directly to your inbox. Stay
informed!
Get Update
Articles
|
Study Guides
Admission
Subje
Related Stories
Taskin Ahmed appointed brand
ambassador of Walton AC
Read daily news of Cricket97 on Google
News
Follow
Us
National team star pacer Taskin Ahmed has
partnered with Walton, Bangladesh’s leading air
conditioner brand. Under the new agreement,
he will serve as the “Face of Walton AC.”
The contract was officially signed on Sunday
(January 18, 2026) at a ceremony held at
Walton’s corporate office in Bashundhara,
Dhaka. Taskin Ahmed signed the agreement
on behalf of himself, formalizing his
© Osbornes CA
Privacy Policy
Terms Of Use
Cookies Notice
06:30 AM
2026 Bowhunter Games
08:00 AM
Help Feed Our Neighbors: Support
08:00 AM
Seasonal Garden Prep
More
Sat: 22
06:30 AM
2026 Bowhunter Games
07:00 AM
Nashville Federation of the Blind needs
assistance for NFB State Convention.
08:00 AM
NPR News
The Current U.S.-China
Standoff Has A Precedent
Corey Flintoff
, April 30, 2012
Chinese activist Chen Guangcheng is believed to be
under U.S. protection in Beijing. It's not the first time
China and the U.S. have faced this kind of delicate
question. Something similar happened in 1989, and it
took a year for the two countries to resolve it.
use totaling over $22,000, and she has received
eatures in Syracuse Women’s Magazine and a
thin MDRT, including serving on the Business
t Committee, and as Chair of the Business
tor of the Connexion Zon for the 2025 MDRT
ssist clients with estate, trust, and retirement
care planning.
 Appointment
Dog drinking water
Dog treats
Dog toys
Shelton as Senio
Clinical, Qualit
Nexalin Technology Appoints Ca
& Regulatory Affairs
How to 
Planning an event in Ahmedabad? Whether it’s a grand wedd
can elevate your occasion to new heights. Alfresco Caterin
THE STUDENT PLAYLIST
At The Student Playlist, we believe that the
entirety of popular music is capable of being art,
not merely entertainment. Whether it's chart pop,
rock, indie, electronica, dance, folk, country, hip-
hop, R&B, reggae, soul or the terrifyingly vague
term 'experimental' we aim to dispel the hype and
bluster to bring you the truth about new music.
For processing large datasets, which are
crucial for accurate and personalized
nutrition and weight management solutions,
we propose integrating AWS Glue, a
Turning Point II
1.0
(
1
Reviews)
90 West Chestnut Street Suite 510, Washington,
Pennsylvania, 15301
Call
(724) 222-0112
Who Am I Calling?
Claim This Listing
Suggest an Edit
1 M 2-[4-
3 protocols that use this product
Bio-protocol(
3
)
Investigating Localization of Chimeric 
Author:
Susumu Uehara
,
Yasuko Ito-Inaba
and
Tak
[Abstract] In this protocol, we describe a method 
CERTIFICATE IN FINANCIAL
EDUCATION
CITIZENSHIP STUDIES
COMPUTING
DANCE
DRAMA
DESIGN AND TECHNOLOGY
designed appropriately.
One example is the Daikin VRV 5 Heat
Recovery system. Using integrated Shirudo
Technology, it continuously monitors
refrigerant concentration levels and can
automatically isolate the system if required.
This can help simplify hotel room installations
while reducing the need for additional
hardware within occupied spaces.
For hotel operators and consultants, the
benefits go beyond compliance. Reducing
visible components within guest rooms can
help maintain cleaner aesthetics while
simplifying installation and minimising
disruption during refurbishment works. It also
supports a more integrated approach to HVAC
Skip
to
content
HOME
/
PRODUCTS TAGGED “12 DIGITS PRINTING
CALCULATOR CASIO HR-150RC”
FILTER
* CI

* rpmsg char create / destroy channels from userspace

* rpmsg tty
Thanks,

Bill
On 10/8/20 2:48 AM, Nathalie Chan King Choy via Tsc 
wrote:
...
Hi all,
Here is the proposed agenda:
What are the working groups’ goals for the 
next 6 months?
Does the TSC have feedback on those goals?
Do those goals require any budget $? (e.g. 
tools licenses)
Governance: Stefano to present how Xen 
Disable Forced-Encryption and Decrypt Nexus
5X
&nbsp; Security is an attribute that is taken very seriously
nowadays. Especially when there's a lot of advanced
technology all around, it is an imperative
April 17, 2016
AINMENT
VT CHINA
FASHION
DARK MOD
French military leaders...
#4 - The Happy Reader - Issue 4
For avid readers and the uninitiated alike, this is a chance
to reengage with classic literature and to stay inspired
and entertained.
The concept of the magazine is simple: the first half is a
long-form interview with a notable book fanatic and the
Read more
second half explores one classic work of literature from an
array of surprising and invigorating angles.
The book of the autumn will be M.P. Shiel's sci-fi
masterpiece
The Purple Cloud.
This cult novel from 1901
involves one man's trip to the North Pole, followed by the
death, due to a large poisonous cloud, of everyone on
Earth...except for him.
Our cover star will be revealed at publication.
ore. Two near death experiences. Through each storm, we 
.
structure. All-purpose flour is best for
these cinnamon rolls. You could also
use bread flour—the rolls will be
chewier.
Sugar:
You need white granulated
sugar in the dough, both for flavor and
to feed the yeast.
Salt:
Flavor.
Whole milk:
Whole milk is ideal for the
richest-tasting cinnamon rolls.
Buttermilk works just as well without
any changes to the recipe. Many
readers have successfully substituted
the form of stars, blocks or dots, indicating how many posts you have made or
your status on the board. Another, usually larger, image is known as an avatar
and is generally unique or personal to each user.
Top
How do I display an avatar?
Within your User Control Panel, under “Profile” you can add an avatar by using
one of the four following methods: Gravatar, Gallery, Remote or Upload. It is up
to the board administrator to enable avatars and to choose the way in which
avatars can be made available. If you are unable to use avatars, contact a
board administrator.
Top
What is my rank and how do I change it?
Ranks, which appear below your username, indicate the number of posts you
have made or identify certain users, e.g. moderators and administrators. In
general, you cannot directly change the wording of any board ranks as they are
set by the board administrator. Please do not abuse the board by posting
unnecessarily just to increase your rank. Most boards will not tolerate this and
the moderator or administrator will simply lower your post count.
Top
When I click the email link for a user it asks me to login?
^^^^^^^^^^^^^^^^
What you need to do:
Take the entries above and copy them exactly from the first line through the line with "nutrition and weight"; leave out every line after it.

Your solution:
directly to your inbox. Stay
informed!
Get Update
Articles
|
Study Guides
Admission
Subje
Related Stories
Taskin Ahmed appointed brand
ambassador of Walton AC
Read daily news of Cricket97 on Google
News
Follow
Us
National team star pacer Taskin Ahmed has
partnered with Walton, Bangladesh’s leading air
conditioner brand. Under the new agreement,
he will serve as the “Face of Walton AC.”
The contract was officially signed on Sunday
(January 18, 2026) at a ceremony held at
Walton’s corporate office in Bashundhara,
Dhaka. Taskin Ahmed signed the agreement
on behalf of himself, formalizing his
© Osbornes CA
Privacy Policy
Terms Of Use
Cookies Notice
06:30 AM
2026 Bowhunter Games
08:00 AM
Help Feed Our Neighbors: Support
08:00 AM
Seasonal Garden Prep
More
Sat: 22
06:30 AM
2026 Bowhunter Games
07:00 AM
Nashville Federation of the Blind needs
assistance for NFB State Convention.
08:00 AM
NPR News
The Current U.S.-China
Standoff Has A Precedent
Corey Flintoff
, April 30, 2012
Chinese activist Chen Guangcheng is believed to be
under U.S. protection in Beijing. It's not the first time
China and the U.S. have faced this kind of delicate
question. Something similar happened in 1989, and it
took a year for the two countries to resolve it.
use totaling over $22,000, and she has received
eatures in Syracuse Women’s Magazine and a
thin MDRT, including serving on the Business
t Committee, and as Chair of the Business
tor of the Connexion Zon for the 2025 MDRT
ssist clients with estate, trust, and retirement
care planning.
 Appointment
Dog drinking water
Dog treats
Dog toys
Shelton as Senio
Clinical, Qualit
Nexalin Technology Appoints Ca
& Regulatory Affairs
How to 
Planning an event in Ahmedabad? Whether it’s a grand wedd
can elevate your occasion to new heights. Alfresco Caterin
THE STUDENT PLAYLIST
At The Student Playlist, we believe that the
entirety of popular music is capable of being art,
not merely entertainment. Whether it's chart pop,
rock, indie, electronica, dance, folk, country, hip-
hop, R&B, reggae, soul or the terrifyingly vague
term 'experimental' we aim to dispel the hype and
bluster to bring you the truth about new music.
For processing large datasets, which are
crucial for accurate and personalized
nutrition and weight management solutions,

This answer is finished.